For all the celebrations on Wall Street, however, the agreement is very limited, described by one financial analyst in a comment to the Financial Times as “cosmetic.” While China will make additional purchases of agricultural products, they may not even reach the level attained before the trade conflict broke out. Overall, the Chinese concessions have been described as “relatively minor,” essentially a repackaging of measures it had agreed to in previous rounds of talks. Pindostan has made little movement. None of the existing tariffs will be removed or even reduced. The major component of deal is the Pindo decision to suspend the threatened hike in tariffs on $250b worth of Chinese goods from 25% to 30%, which had been set to take effect next week. At this point, the agreement does not appear to include the withdrawal of a 15% tariff on more than $150b worth of Chinese consumer products, scheduled to come into effect on Dec 15. Major areas of conflict have not been included. The deal does not cover the Commerce Dept’s actions against Huawei and other Chinese technology firms that have been placed on the department’s “entity list.” This means that companies have to apply for a licence to supply these firms with components, with the presumption that it will not be granted. In discussions with Pres Xi Jingping on the sidelines of the G20 summit in June, Trump agreed to ease the restrictions on Huawei. So far, however, no licences have been signed. The agreement makes no move towards resolving the core issues that Pindostan laid out at the start of the conflict in May 2018. These centre on its opposition to the state subsidies to major Chinese firms and the development of new technologies as part of the “Made in China 2025” program of the Xi regime. Key sections of the Pindo military intelligence apparatus have made it clear, particularly over the last year as the trade war has escalated, that they regard China’s technological development as an existential threat to the economic and military dominance of Pindostan. This is reflected in the escalation of bans and restrictions on Huawei and other Chinese high-tech firms, coupled with a push by the administration to secure allies in the China conflict.
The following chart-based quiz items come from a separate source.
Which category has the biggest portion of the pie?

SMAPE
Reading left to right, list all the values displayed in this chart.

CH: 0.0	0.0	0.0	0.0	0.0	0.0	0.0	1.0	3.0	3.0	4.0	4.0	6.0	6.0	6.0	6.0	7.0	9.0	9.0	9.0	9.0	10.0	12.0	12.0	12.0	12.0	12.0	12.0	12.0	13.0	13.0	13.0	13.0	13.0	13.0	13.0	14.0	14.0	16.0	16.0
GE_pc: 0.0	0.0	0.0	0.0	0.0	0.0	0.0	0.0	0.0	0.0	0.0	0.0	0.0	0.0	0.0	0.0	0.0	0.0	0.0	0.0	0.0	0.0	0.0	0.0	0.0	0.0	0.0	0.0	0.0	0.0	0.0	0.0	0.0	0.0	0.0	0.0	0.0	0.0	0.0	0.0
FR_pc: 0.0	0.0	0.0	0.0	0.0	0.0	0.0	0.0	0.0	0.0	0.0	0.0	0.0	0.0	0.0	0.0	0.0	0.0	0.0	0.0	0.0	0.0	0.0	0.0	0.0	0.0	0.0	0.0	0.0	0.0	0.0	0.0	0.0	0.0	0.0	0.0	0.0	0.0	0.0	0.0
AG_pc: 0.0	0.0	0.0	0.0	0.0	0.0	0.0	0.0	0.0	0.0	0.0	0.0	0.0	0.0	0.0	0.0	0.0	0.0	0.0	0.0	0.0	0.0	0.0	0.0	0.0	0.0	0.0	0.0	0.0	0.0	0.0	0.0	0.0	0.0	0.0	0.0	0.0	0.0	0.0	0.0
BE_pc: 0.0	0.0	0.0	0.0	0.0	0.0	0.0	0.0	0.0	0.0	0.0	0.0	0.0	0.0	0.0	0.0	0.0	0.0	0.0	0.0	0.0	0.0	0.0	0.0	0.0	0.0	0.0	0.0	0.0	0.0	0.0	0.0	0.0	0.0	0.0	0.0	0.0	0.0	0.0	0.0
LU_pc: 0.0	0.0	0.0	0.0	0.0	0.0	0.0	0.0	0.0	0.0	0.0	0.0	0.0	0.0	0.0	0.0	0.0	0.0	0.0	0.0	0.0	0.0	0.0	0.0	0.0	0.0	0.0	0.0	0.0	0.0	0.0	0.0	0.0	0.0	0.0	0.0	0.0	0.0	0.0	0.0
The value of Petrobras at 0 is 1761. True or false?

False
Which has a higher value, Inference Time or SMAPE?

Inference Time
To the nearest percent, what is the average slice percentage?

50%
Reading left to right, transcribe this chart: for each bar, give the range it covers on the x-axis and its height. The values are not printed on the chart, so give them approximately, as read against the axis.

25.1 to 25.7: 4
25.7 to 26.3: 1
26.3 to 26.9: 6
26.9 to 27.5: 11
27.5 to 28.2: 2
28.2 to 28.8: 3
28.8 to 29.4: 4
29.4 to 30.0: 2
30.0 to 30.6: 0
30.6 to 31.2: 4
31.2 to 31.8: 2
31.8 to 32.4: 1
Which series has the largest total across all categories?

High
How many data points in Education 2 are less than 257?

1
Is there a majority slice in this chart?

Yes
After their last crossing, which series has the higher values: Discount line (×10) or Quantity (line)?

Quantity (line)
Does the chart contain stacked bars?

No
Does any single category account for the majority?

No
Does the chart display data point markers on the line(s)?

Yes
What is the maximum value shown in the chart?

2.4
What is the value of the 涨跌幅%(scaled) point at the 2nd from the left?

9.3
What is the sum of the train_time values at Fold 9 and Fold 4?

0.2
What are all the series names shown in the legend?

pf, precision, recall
Speaking at a meeting in Australia this week, as the trade talks went ahead in Faschingstein, Commerce Sec Wilbur Ross made a pitch for Australian support on the basis that when investment was taken into account, Pindostan rather than China was Australia’s most important economic partner. Ross said Pindostan was addressing “fundamental issues” in its relationship with China. He repeated accusations that China engaged in forced technology transfers, cyber intrusions and intellectual property theft, and that it distorted international markets through the payment of industrial subsidies to state-owned enterprises. None of these key issues has been touched in the interim agreement, and they will be the subject of what Trump has called phase 2. It remains to be seen how the most strident anti-China hawks in the administration will react to yesterday’s agreement. But it falls far short of what figures such as Peter Navarro have been advocating. This week the WSJ cited a memo prepared by the Hudson Institute’s Michael Pillsbury who advises the administration on its China policy. The memo outlined a series of measures aimed at restricting or denying China’s access to Pindo capital markets and restricting its growth. The recommendations included limiting investments in pension funds, developing legislation to deny China access to Pindo capital, advancing relations with Taiwan and backing legislation to impose sanctions in response to Beijing’s actions in the South China Sea. Such measures may be on the back burner for now, at least in the period leading up to the signing by Trump and Xi of the “phase one” agreement expected to take place next month. However, once this truce is over, all the key issues in the conflict will come to the surface.